Task brief
Set down each record exactly. Omit the pictures.

(Saved entries)
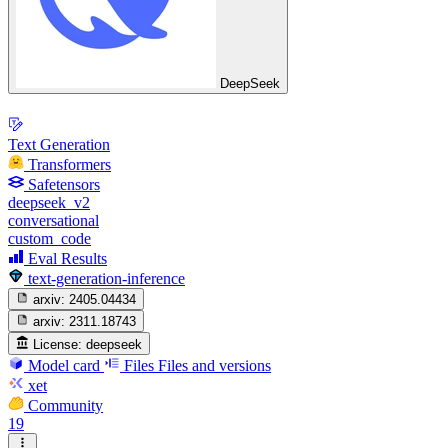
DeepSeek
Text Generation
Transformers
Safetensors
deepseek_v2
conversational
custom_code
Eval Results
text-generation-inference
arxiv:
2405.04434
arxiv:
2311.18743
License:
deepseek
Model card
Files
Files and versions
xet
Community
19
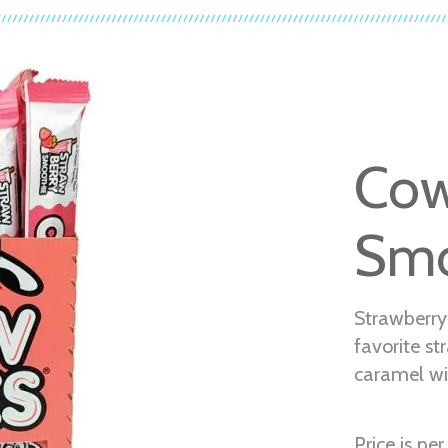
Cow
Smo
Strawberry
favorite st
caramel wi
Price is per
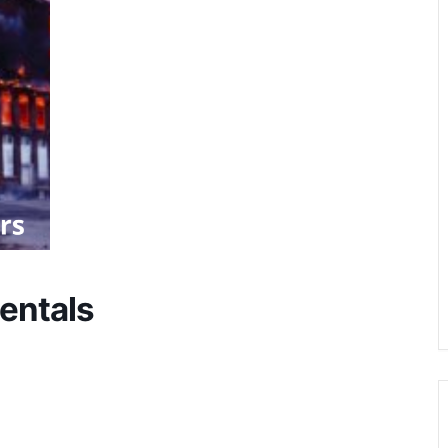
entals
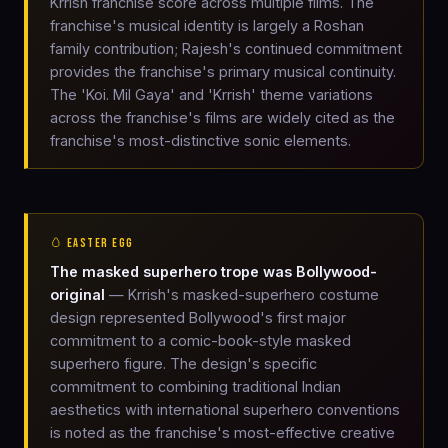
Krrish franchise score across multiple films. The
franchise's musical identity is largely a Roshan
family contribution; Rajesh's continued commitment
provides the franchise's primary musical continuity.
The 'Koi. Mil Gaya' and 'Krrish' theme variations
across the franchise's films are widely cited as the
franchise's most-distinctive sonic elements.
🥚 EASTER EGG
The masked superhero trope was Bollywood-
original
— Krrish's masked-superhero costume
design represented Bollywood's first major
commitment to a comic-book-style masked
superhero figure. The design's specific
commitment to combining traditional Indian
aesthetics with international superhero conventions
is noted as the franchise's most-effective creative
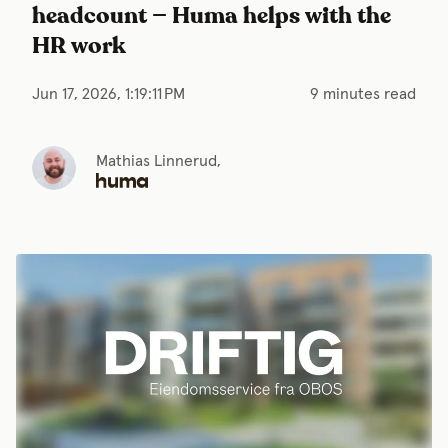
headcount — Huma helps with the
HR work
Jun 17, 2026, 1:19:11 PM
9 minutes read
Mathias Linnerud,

Task response
DeepSeek
Text Generation
Transformers
Safetensors
deepseek_v2
conversational
custom_code
Eval Results
text-generation-inference
arxiv:
2405.04434
arxiv:
2311.18743
License:
deepseek
Model card
Files
Files and versions
xet
Community
19
Cow
Smo
Strawberry
favorite st
caramel wi
Price is per
entals
Krrish franchise score across multiple films. The
franchise's musical identity is largely a Roshan
family contribution; Rajesh's continued commitment
provides the franchise's primary musical continuity.
The 'Koi. Mil Gaya' and 'Krrish' theme variations
across the franchise's films are widely cited as the
franchise's most-distinctive sonic elements.
🥚 EASTER EGG
The masked superhero trope was Bollywood-
original
— Krrish's masked-superhero costume
design represented Bollywood's first major
commitment to a comic-book-style masked
superhero figure. The design's specific
commitment to combining traditional Indian
aesthetics with international superhero conventions
is noted as the franchise's most-effective creative
headcount — Huma helps with the
HR work
Jun 17, 2026, 1:19:11 PM
9 minutes read
Mathias Linnerud,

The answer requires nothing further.